BlackRock, Inc. filed an amended beneficial ownership report on Perrigo Company plc, stating that its reporting business units beneficially own 15,941,915 shares of Perrigo common stock, equal to 11.6 % of the class as of the reported date. BlackRock reports sole voting power over 15,479,279 shares and sole dispositive power over 15,941,915 shares, with no shared voting or dispositive power. The filing notes that one holder, iShares Core S&P Small-Cap ETF, has an interest in more than five percent of Perrigo’s outstanding common stock. BlackRock certifies that the shares were acquired and are held in the ordinary course of business and not for the purpose of changing or influencing control of Perrigo.
Perrigo Company plc reported an insider equity award to one of its directors. On December 12, 2025, the director acquired 2,140 restricted stock units, each representing a contingent right to receive one ordinary share.
The restricted stock units are scheduled to vest on December 12, 2026. Following this grant, the director beneficially owns 41,160.148 ordinary shares on a direct basis.
Perrigo Company plc director Geoffrey Parker reported an equity award and his updated holdings in the company’s ordinary shares.

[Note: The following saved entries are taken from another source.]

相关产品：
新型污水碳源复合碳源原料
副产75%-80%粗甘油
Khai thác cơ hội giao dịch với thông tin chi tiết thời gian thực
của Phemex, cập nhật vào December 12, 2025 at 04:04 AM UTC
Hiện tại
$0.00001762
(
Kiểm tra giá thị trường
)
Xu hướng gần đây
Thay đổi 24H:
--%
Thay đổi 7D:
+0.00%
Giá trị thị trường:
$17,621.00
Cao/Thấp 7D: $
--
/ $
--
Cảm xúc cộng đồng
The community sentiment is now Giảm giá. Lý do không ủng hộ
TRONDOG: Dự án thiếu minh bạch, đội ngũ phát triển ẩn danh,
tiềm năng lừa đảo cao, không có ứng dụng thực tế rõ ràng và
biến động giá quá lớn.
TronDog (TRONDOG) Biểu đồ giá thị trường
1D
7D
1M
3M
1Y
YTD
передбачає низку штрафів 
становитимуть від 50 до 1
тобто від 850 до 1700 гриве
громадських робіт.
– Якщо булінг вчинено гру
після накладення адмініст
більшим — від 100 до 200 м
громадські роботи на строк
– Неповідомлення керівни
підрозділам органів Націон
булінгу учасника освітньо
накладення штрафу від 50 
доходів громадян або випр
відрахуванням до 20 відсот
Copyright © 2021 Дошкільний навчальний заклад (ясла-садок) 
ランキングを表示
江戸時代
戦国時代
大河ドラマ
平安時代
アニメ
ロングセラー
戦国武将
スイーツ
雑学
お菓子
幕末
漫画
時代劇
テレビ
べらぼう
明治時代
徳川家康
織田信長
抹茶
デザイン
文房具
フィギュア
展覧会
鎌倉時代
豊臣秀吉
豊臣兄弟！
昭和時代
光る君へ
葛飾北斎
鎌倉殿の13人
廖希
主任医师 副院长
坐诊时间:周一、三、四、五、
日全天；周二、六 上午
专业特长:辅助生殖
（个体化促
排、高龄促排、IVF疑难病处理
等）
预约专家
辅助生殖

On 12/12/2025, he received 2,140 Restricted Stock Units, each representing a contingent right to receive one Perrigo ordinary share, scheduled to vest on 12 December 2026.
After this award, he beneficially owns 28,912 ordinary shares directly, 25,879 ordinary shares through a revocable trust, 17,375 ordinary shares in a Roth IRA, and 2,140 Restricted Stock Units as a derivative security position.
Perrigo (PRGO): T. Rowe Price Associates, Inc. filed Amendment No. 3 to Schedule 13G reporting beneficial ownership of 16,920,302 shares of common stock, representing 12.3% of the class as of 09/30/2025.
The filer reports sole voting power over 16,856,660 shares and sole dispositive power over 16,920,302 shares, with no shared voting or dispositive power. T. Rowe Price files as an investment adviser and states the securities were acquired and are held in the ordinary course, not to change or influence control.
Within the reported holdings, T. Rowe Price Mid-Cap Value Fund has an interest in 9,190,014 shares, equal to 6.7% of the class.
Perrigo Co plc (PRGO) reported an insider transaction by director Geoffrey Parker. On 11/12/2025, Parker purchased 7,500 ordinary shares at a weighted average price of $14.18 per share, executed in multiple trades ranging from $14.16 to $14.20. The shares were acquired indirectly via a Roth IRA.
Following the transaction, Parker beneficially owned 17,375 shares indirectly (IRA), 28,912 shares directly, and 25,879 shares indirectly through a revocable trust where he and Jill Parker serve as trustees.